> [What is needed]: Of the records that follow, copy only the lines from the line containing "meet lagging targets" to the line containing "recycled wastewater", both included, exactly as written.

> [Supplied records]:
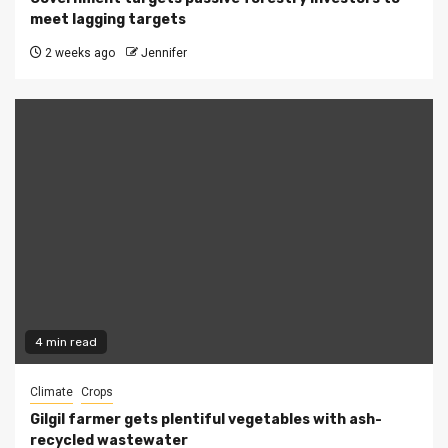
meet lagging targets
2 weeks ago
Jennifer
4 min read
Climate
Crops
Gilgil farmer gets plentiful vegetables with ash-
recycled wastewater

==

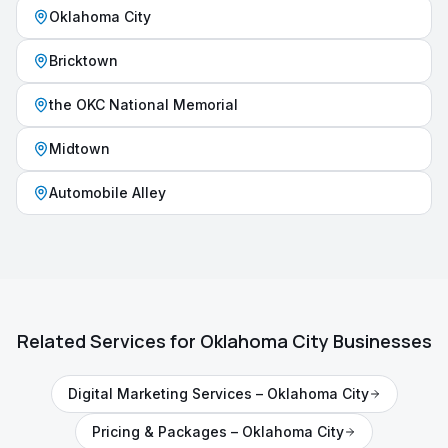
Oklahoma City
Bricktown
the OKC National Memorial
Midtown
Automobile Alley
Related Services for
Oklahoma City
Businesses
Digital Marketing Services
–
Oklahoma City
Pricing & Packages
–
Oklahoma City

* * *

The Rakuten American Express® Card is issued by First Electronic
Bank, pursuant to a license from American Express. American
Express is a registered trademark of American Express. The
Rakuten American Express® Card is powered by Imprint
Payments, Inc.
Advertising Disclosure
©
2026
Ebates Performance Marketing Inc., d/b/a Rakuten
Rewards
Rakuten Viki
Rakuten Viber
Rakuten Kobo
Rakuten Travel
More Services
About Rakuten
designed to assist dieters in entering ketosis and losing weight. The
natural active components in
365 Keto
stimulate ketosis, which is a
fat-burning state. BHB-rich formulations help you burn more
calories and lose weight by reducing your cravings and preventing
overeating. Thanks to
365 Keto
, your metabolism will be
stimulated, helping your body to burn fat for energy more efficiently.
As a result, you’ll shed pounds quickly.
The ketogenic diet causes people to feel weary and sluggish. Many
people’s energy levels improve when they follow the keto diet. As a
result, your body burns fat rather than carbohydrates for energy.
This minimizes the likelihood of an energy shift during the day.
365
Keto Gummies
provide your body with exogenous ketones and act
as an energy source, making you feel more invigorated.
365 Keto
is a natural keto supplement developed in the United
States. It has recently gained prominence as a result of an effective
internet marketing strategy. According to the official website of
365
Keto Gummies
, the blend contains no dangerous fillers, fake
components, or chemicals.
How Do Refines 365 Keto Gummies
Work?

> [Expected output]:
meet lagging targets
2 weeks ago
Jennifer
4 min read
Climate
Crops
Gilgil farmer gets plentiful vegetables with ash-
recycled wastewater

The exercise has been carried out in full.